(Provided records)

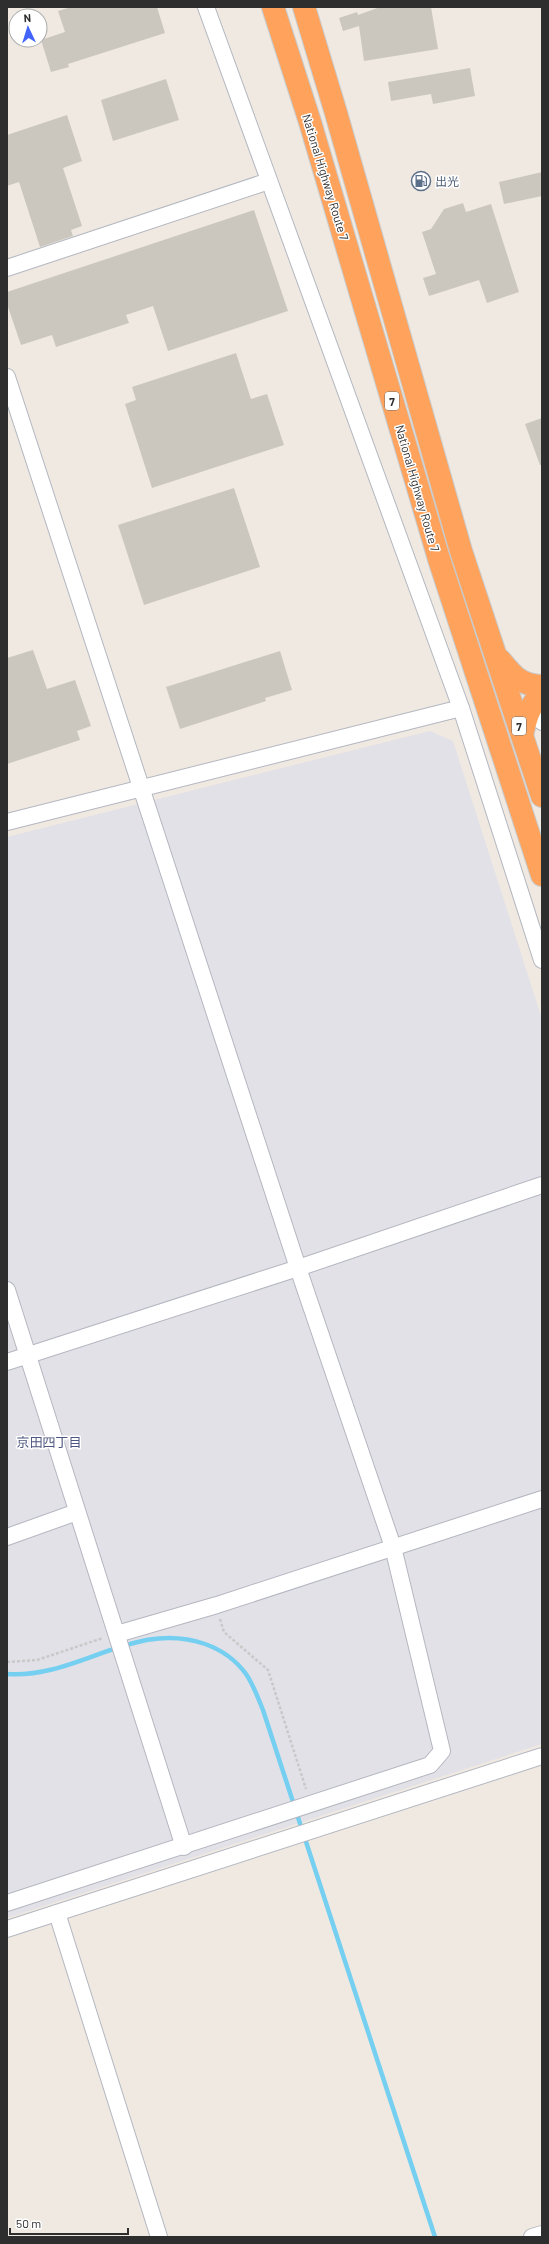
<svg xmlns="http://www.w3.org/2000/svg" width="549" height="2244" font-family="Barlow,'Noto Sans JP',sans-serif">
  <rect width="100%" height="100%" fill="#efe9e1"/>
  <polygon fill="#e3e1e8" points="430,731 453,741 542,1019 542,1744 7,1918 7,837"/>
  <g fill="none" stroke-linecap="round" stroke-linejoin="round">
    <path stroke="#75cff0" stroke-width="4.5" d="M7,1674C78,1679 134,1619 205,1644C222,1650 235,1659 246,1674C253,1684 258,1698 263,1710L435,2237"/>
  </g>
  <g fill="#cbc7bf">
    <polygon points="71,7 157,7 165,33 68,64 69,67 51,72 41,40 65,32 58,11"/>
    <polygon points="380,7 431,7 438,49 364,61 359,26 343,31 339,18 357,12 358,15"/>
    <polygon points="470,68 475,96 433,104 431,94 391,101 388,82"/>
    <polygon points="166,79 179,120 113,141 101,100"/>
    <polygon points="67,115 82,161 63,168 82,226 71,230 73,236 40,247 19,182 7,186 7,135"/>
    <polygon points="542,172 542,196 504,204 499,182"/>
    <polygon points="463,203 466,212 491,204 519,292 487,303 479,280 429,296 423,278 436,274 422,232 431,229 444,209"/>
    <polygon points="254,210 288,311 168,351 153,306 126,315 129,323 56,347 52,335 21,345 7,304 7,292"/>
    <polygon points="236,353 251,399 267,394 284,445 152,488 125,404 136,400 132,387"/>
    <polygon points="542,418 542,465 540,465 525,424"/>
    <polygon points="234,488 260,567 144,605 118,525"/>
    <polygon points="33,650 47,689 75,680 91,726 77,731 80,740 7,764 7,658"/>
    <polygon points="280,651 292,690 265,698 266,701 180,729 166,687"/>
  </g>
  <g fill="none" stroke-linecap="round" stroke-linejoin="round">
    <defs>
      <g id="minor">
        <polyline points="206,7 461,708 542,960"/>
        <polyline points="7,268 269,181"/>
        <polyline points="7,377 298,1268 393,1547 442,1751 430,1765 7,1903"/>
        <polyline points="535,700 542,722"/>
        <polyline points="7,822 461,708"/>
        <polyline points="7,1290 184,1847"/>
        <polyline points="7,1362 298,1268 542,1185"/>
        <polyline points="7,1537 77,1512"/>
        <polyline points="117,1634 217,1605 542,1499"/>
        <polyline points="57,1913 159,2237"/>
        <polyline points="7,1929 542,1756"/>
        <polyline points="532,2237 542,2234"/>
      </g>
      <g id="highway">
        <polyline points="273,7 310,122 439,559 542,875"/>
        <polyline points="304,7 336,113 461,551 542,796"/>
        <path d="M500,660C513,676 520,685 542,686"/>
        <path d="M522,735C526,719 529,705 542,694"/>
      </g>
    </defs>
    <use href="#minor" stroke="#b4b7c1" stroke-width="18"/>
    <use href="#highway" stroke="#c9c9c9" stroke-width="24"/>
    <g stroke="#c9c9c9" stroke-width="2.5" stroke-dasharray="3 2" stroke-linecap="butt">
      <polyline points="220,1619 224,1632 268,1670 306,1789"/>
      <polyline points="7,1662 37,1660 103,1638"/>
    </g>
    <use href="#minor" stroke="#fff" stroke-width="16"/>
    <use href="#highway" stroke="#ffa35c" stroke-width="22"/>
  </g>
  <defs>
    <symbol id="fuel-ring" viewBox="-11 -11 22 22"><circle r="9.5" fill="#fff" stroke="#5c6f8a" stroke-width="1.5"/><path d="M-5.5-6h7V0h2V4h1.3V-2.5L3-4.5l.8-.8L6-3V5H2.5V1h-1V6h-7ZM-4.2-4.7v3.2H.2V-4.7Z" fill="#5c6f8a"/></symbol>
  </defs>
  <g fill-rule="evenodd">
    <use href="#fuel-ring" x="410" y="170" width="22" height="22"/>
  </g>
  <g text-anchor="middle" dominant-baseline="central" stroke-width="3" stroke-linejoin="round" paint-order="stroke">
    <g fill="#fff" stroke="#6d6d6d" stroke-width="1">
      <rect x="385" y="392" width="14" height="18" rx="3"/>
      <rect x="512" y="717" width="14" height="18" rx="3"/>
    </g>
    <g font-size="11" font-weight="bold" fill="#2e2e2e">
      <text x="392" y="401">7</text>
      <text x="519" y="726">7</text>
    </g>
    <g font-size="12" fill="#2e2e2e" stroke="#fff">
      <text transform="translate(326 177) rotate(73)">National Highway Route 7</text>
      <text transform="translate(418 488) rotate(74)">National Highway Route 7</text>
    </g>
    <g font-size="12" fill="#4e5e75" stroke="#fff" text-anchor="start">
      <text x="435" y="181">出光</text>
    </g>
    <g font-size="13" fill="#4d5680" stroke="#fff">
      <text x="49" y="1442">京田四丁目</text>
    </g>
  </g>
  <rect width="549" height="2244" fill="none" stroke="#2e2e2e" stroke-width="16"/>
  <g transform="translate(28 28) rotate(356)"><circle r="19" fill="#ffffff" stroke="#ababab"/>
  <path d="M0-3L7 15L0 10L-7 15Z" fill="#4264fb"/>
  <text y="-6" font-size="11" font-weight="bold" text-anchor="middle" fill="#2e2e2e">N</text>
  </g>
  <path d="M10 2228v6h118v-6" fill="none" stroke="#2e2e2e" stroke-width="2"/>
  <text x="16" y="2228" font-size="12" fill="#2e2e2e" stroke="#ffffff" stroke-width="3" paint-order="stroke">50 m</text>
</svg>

(End Provided records)
(Provided records)

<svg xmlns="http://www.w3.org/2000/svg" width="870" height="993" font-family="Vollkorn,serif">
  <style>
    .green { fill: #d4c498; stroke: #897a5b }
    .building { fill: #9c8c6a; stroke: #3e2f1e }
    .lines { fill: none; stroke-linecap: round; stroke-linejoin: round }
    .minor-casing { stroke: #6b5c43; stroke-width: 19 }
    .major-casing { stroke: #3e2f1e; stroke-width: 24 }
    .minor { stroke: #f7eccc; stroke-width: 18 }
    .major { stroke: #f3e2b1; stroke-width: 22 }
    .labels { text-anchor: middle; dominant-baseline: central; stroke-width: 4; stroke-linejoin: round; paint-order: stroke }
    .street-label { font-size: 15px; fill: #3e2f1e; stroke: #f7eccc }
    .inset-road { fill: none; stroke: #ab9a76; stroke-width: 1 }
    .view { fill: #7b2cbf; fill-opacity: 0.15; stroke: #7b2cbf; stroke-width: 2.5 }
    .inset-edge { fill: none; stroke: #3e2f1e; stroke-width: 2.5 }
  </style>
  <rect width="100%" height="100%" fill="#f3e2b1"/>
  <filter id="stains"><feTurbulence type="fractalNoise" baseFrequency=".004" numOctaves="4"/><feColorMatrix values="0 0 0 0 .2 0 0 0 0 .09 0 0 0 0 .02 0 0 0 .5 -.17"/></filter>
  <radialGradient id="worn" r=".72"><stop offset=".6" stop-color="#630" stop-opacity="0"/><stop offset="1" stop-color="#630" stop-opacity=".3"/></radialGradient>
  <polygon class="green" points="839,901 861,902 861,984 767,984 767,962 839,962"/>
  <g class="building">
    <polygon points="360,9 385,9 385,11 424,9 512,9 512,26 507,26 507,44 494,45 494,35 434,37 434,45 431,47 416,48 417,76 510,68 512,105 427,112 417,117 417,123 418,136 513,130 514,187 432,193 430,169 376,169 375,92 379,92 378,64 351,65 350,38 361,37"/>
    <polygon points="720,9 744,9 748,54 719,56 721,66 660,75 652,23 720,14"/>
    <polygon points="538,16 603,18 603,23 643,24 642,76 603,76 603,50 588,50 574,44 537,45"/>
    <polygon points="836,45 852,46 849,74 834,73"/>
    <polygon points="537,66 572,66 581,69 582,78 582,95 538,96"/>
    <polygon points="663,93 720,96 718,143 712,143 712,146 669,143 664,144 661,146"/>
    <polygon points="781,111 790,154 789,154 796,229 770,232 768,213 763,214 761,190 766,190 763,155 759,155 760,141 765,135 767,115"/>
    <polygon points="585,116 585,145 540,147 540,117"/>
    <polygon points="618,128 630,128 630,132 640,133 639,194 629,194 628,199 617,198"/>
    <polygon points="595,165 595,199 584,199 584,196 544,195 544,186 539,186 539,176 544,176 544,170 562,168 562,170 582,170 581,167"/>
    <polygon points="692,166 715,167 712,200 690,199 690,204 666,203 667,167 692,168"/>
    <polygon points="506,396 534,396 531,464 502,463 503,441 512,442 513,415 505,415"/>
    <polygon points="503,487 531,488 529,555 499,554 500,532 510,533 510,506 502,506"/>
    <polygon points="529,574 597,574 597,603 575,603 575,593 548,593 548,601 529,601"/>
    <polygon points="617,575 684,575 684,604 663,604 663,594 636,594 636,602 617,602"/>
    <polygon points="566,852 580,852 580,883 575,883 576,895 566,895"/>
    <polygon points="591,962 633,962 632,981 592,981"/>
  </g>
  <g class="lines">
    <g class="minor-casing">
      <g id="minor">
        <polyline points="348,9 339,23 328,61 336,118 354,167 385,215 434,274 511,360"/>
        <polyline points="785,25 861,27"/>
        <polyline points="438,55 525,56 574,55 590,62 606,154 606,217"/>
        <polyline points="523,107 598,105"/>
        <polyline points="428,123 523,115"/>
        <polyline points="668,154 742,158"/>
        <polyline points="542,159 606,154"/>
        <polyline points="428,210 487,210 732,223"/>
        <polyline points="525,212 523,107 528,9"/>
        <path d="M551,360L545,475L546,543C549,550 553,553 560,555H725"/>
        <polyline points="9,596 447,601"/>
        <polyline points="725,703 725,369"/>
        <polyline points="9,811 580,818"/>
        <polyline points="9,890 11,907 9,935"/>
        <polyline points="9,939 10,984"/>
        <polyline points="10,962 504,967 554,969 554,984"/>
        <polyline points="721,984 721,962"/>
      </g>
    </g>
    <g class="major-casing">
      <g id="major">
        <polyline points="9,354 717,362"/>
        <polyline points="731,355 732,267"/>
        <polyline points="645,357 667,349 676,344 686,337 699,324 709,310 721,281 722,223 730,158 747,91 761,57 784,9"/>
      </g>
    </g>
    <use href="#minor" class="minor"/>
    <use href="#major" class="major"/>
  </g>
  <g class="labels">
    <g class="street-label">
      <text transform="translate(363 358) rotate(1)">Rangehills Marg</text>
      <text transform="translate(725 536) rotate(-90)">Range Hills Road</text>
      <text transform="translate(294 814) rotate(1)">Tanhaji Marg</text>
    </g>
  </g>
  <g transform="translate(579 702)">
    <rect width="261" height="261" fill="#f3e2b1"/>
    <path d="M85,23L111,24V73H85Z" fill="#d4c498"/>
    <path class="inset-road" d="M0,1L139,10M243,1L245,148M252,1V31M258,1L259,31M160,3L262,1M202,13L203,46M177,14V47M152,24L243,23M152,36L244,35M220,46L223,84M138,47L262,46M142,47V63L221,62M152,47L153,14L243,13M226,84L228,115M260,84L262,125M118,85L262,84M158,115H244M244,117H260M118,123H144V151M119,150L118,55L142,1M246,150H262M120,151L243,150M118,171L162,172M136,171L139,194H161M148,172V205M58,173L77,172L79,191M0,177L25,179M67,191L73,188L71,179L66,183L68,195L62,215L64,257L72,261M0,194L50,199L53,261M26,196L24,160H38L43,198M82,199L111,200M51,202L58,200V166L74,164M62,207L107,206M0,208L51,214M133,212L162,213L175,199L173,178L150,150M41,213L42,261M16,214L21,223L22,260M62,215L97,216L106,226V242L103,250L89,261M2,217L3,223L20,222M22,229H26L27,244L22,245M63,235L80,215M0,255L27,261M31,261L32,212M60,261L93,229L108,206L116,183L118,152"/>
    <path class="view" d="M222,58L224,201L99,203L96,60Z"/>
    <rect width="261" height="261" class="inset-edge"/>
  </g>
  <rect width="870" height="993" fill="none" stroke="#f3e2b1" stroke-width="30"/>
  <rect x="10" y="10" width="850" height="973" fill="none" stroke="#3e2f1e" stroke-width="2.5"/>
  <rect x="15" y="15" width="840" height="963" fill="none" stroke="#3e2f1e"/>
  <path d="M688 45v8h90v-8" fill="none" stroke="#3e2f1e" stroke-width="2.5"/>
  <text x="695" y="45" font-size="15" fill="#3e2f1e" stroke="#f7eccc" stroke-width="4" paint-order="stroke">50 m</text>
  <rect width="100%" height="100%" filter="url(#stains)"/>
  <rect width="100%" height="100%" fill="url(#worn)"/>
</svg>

(End Provided records)

What is needed :: Go through the entries and filter for lines holding the word "circle"; copy each match.

Solved exercise ::
    <symbol id="fuel-ring" viewBox="-11 -11 22 22"><circle r="9.5" fill="#fff" stroke="#5c6f8a" stroke-width="1.5"/><path d="M-5.5-6h7V0h2V4h1.3V-2.5L3-4.5l.8-.8L6-3V5H2.5V1h-1V6h-7ZM-4.2-4.7v3.2H.2V-4.7Z" fill="#5c6f8a"/></symbol>
  <g transform="translate(28 28) rotate(356)"><circle r="19" fill="#ffffff" stroke="#ababab"/>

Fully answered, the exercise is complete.